Return every line of the data that contains the string "경우에는".

-- WORKING DATA follows --

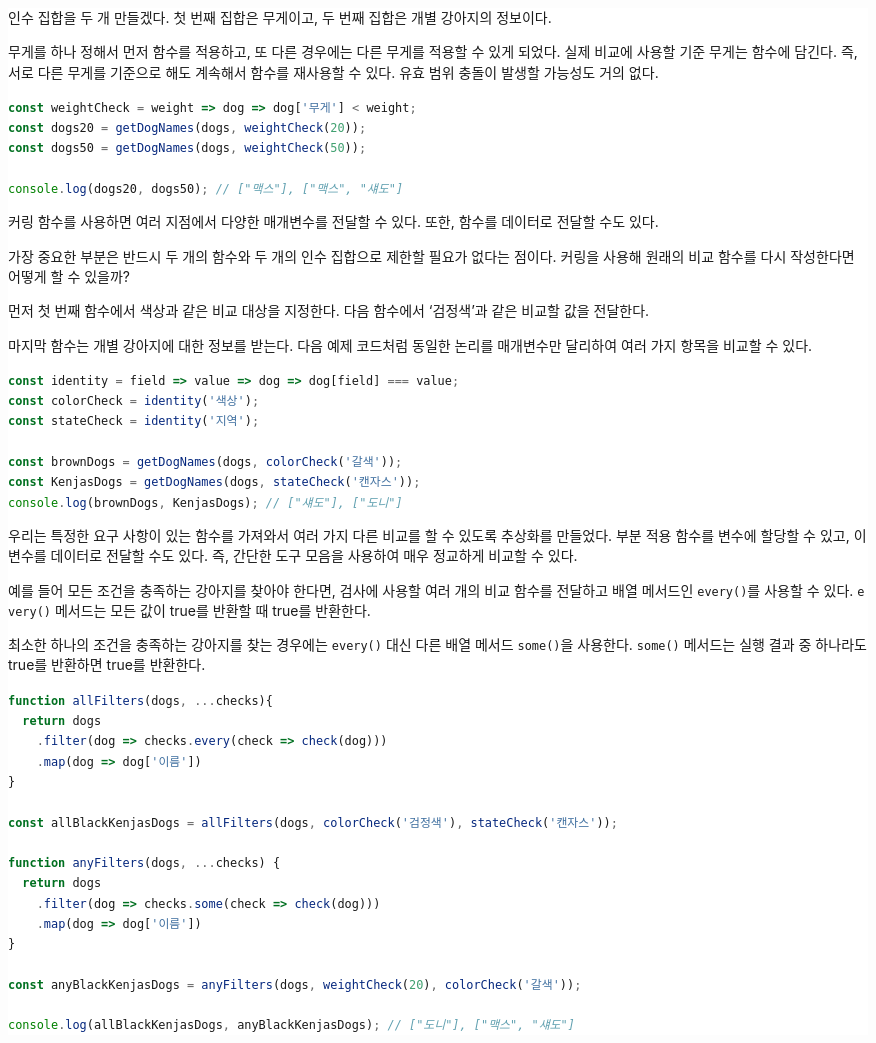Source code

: 인수 집합을 두 개 만들겠다. 첫 번째 집합은 무게이고, 두 번째 집합은 개별 강아지의 정보이다.

무게를 하나 정해서 먼저 함수를 적용하고, 또 다른 경우에는 다른 무게를 적용할 수 있게 되었다. 실제 비교에 사용할 기준 무게는 함수에 담긴다. 즉, 서로 다른 무게를 기준으로 해도 계속해서 함수를 재사용할 수 있다. 유효 범위 충돌이 발생할 가능성도 거의 없다.

```jsx
const weightCheck = weight => dog => dog['무게'] < weight;
const dogs20 = getDogNames(dogs, weightCheck(20));
const dogs50 = getDogNames(dogs, weightCheck(50));

console.log(dogs20, dogs50); // ["맥스"], ["맥스", "섀도"]
```

커링 함수를 사용하면 여러 지점에서 다양한 매개변수를 전달할 수 있다. 또한, 함수를 데이터로 전달할 수도 있다.

가장 중요한 부분은 반드시 두 개의 함수와 두 개의 인수 집합으로 제한할 필요가 없다는 점이다. 커링을 사용해 원래의 비교 함수를 다시 작성한다면 어떻게 할 수 있을까?

먼저 첫 번째 함수에서 색상과 같은 비교 대상을 지정한다. 다음 함수에서 ‘검정색’과 같은 비교할 값을 전달한다.

마지막 함수는 개별 강아지에 대한 정보를 받는다. 다음 예제 코드처럼 동일한 논리를 매개변수만 달리하여 여러 가지 항목을 비교할 수 있다.

```jsx
const identity = field => value => dog => dog[field] === value;
const colorCheck = identity('색상');
const stateCheck = identity('지역');

const brownDogs = getDogNames(dogs, colorCheck('갈색'));
const KenjasDogs = getDogNames(dogs, stateCheck('캔자스'));
console.log(brownDogs, KenjasDogs); // ["섀도"], ["도니"]
```

우리는 특정한 요구 사항이 있는 함수를 가져와서 여러 가지 다른 비교를 할 수 있도록 추상화를 만들었다. 부분 적용 함수를 변수에 할당할 수 있고, 이 변수를 데이터로 전달할 수도 있다. 즉, 간단한 도구 모음을 사용하여 매우 정교하게 비교할 수 있다.

예를 들어 모든 조건을 충족하는 강아지를 찾아야 한다면, 검사에 사용할 여러 개의 비교 함수를 전달하고 배열 메서드인 `every()`를 사용할 수 있다. `every()` 메서드는 모든 값이 true를 반환할 때 true를 반환한다.

최소한 하나의 조건을 충족하는 강아지를 찾는 경우에는 `every()` 대신 다른 배열 메서드 `some()`을 사용한다. `some()` 메서드는 실행 결과 중 하나라도 true를 반환하면 true를 반환한다.

```jsx
function allFilters(dogs, ...checks){
  return dogs
    .filter(dog => checks.every(check => check(dog)))
    .map(dog => dog['이름'])
}

const allBlackKenjasDogs = allFilters(dogs, colorCheck('검정색'), stateCheck('캔자스'));

function anyFilters(dogs, ...checks) {
  return dogs
    .filter(dog => checks.some(check => check(dog)))
    .map(dog => dog['이름'])
}

const anyBlackKenjasDogs = anyFilters(dogs, weightCheck(20), colorCheck('갈색'));

console.log(allBlackKenjasDogs, anyBlackKenjasDogs); // ["도니"], ["맥스", "섀도"]
```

-- WORKING DATA concluded --

▶ **REPLY TO THE TASK**
무게를 하나 정해서 먼저 함수를 적용하고, 또 다른 경우에는 다른 무게를 적용할 수 있게 되었다. 실제 비교에 사용할 기준 무게는 함수에 담긴다. 즉, 서로 다른 무게를 기준으로 해도 계속해서 함수를 재사용할 수 있다. 유효 범위 충돌이 발생할 가능성도 거의 없다.
최소한 하나의 조건을 충족하는 강아지를 찾는 경우에는 `every()` 대신 다른 배열 메서드 `some()`을 사용한다. `some()` 메서드는 실행 결과 중 하나라도 true를 반환하면 true를 반환한다.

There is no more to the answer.